● **Exercise directions**
Can you reproduce the records below with every "common name" switched to "vernacular name" and nothing else altered?

---------- Records to process

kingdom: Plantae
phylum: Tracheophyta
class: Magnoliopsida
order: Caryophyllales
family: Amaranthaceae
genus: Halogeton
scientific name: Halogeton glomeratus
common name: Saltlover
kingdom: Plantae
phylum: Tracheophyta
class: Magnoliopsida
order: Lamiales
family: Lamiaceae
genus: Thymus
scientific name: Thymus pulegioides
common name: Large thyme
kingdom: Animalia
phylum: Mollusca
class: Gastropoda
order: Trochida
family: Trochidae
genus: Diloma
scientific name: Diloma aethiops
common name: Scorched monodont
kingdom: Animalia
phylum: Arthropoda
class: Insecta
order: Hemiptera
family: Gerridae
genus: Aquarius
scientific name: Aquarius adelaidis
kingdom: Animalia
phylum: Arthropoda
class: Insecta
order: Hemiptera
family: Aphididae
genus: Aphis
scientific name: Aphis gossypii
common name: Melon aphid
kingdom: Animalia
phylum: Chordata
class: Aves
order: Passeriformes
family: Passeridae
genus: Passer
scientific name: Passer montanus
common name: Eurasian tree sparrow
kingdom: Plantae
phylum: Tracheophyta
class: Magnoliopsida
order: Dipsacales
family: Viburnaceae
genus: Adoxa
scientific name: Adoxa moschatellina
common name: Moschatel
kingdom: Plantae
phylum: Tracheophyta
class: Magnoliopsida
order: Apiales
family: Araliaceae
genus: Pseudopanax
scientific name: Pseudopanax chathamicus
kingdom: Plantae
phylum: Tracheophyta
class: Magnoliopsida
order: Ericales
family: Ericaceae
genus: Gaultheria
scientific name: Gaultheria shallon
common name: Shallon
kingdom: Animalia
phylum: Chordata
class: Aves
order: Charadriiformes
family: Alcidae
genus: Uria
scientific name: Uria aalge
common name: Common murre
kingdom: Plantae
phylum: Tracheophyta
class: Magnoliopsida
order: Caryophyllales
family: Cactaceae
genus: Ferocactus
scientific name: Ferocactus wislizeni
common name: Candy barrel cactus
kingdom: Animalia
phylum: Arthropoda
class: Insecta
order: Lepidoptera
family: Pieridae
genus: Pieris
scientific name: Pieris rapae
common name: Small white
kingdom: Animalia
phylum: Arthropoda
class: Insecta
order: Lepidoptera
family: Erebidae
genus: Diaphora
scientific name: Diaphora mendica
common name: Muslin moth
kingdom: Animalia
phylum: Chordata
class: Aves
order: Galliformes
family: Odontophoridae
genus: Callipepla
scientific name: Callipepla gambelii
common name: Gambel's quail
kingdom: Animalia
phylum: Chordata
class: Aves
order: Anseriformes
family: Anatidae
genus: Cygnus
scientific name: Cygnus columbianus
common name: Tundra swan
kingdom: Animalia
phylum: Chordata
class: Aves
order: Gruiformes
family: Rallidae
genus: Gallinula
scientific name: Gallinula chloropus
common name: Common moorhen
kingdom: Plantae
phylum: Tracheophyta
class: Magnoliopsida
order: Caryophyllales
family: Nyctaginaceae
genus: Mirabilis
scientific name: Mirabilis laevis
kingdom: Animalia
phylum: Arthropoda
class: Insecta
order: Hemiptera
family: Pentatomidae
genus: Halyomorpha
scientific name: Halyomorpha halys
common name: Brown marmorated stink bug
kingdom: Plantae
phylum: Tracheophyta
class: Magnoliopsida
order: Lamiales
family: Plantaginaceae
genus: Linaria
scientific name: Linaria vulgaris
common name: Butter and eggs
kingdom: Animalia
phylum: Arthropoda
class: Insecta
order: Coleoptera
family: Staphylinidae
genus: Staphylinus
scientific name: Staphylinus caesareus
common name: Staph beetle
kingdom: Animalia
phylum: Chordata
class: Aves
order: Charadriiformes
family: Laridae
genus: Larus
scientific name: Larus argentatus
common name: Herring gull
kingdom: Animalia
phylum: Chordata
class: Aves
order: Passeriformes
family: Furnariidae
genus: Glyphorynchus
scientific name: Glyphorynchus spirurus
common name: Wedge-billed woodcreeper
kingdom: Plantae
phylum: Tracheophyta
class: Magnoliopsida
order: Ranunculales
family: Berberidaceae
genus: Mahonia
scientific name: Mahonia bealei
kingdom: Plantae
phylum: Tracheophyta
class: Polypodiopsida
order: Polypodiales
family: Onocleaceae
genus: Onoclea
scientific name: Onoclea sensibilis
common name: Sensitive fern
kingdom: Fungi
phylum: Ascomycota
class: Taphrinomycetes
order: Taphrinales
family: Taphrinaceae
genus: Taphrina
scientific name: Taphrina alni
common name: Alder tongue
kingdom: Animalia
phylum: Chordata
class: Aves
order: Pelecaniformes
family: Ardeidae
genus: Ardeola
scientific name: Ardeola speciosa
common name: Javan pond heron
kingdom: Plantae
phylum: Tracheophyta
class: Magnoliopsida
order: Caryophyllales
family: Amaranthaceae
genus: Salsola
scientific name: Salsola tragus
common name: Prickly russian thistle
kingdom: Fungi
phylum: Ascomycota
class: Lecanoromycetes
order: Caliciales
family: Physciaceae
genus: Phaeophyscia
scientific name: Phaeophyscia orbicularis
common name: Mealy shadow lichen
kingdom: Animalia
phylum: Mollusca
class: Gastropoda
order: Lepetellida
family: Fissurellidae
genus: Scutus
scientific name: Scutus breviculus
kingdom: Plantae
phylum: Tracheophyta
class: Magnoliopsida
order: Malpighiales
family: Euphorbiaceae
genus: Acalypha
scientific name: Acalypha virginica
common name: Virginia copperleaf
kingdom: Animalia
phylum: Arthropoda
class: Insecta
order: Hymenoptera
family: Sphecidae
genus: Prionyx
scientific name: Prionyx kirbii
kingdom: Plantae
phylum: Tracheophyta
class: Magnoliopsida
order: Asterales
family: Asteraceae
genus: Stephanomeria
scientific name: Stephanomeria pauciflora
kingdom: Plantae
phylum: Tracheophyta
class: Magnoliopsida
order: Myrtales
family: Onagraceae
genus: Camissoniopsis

--------------------

● **Result of this task**
kingdom: Plantae
phylum: Tracheophyta
class: Magnoliopsida
order: Caryophyllales
family: Amaranthaceae
genus: Halogeton
scientific name: Halogeton glomeratus
vernacular name: Saltlover
kingdom: Plantae
phylum: Tracheophyta
class: Magnoliopsida
order: Lamiales
family: Lamiaceae
genus: Thymus
scientific name: Thymus pulegioides
vernacular name: Large thyme
kingdom: Animalia
phylum: Mollusca
class: Gastropoda
order: Trochida
family: Trochidae
genus: Diloma
scientific name: Diloma aethiops
vernacular name: Scorched monodont
kingdom: Animalia
phylum: Arthropoda
class: Insecta
order: Hemiptera
family: Gerridae
genus: Aquarius
scientific name: Aquarius adelaidis
kingdom: Animalia
phylum: Arthropoda
class: Insecta
order: Hemiptera
family: Aphididae
genus: Aphis
scientific name: Aphis gossypii
vernacular name: Melon aphid
kingdom: Animalia
phylum: Chordata
class: Aves
order: Passeriformes
family: Passeridae
genus: Passer
scientific name: Passer montanus
vernacular name: Eurasian tree sparrow
kingdom: Plantae
phylum: Tracheophyta
class: Magnoliopsida
order: Dipsacales
family: Viburnaceae
genus: Adoxa
scientific name: Adoxa moschatellina
vernacular name: Moschatel
kingdom: Plantae
phylum: Tracheophyta
class: Magnoliopsida
order: Apiales
family: Araliaceae
genus: Pseudopanax
scientific name: Pseudopanax chathamicus
kingdom: Plantae
phylum: Tracheophyta
class: Magnoliopsida
order: Ericales
family: Ericaceae
genus: Gaultheria
scientific name: Gaultheria shallon
vernacular name: Shallon
kingdom: Animalia
phylum: Chordata
class: Aves
order: Charadriiformes
family: Alcidae
genus: Uria
scientific name: Uria aalge
vernacular name: Common murre
kingdom: Plantae
phylum: Tracheophyta
class: Magnoliopsida
order: Caryophyllales
family: Cactaceae
genus: Ferocactus
scientific name: Ferocactus wislizeni
vernacular name: Candy barrel cactus
kingdom: Animalia
phylum: Arthropoda
class: Insecta
order: Lepidoptera
family: Pieridae
genus: Pieris
scientific name: Pieris rapae
vernacular name: Small white
kingdom: Animalia
phylum: Arthropoda
class: Insecta
order: Lepidoptera
family: Erebidae
genus: Diaphora
scientific name: Diaphora mendica
vernacular name: Muslin moth
kingdom: Animalia
phylum: Chordata
class: Aves
order: Galliformes
family: Odontophoridae
genus: Callipepla
scientific name: Callipepla gambelii
vernacular name: Gambel's quail
kingdom: Animalia
phylum: Chordata
class: Aves
order: Anseriformes
family: Anatidae
genus: Cygnus
scientific name: Cygnus columbianus
vernacular name: Tundra swan
kingdom: Animalia
phylum: Chordata
class: Aves
order: Gruiformes
family: Rallidae
genus: Gallinula
scientific name: Gallinula chloropus
vernacular name: Common moorhen
kingdom: Plantae
phylum: Tracheophyta
class: Magnoliopsida
order: Caryophyllales
family: Nyctaginaceae
genus: Mirabilis
scientific name: Mirabilis laevis
kingdom: Animalia
phylum: Arthropoda
class: Insecta
order: Hemiptera
family: Pentatomidae
genus: Halyomorpha
scientific name: Halyomorpha halys
vernacular name: Brown marmorated stink bug
kingdom: Plantae
phylum: Tracheophyta
class: Magnoliopsida
order: Lamiales
family: Plantaginaceae
genus: Linaria
scientific name: Linaria vulgaris
vernacular name: Butter and eggs
kingdom: Animalia
phylum: Arthropoda
class: Insecta
order: Coleoptera
family: Staphylinidae
genus: Staphylinus
scientific name: Staphylinus caesareus
vernacular name: Staph beetle
kingdom: Animalia
phylum: Chordata
class: Aves
order: Charadriiformes
family: Laridae
genus: Larus
scientific name: Larus argentatus
vernacular name: Herring gull
kingdom: Animalia
phylum: Chordata
class: Aves
order: Passeriformes
family: Furnariidae
genus: Glyphorynchus
scientific name: Glyphorynchus spirurus
vernacular name: Wedge-billed woodcreeper
kingdom: Plantae
phylum: Tracheophyta
class: Magnoliopsida
order: Ranunculales
family: Berberidaceae
genus: Mahonia
scientific name: Mahonia bealei
kingdom: Plantae
phylum: Tracheophyta
class: Polypodiopsida
order: Polypodiales
family: Onocleaceae
genus: Onoclea
scientific name: Onoclea sensibilis
vernacular name: Sensitive fern
kingdom: Fungi
phylum: Ascomycota
class: Taphrinomycetes
order: Taphrinales
family: Taphrinaceae
genus: Taphrina
scientific name: Taphrina alni
vernacular name: Alder tongue
kingdom: Animalia
phylum: Chordata
class: Aves
order: Pelecaniformes
family: Ardeidae
genus: Ardeola
scientific name: Ardeola speciosa
vernacular name: Javan pond heron
kingdom: Plantae
phylum: Tracheophyta
class: Magnoliopsida
order: Caryophyllales
family: Amaranthaceae
genus: Salsola
scientific name: Salsola tragus
vernacular name: Prickly russian thistle
kingdom: Fungi
phylum: Ascomycota
class: Lecanoromycetes
order: Caliciales
family: Physciaceae
genus: Phaeophyscia
scientific name: Phaeophyscia orbicularis
vernacular name: Mealy shadow lichen
kingdom: Animalia
phylum: Mollusca
class: Gastropoda
order: Lepetellida
family: Fissurellidae
genus: Scutus
scientific name: Scutus breviculus
kingdom: Plantae
phylum: Tracheophyta
class: Magnoliopsida
order: Malpighiales
family: Euphorbiaceae
genus: Acalypha
scientific name: Acalypha virginica
vernacular name: Virginia copperleaf
kingdom: Animalia
phylum: Arthropoda
class: Insecta
order: Hymenoptera
family: Sphecidae
genus: Prionyx
scientific name: Prionyx kirbii
kingdom: Plantae
phylum: Tracheophyta
class: Magnoliopsida
order: Asterales
family: Asteraceae
genus: Stephanomeria
scientific name: Stephanomeria pauciflora
kingdom: Plantae
phylum: Tracheophyta
class: Magnoliopsida
order: Myrtales
family: Onagraceae
genus: Camissoniopsis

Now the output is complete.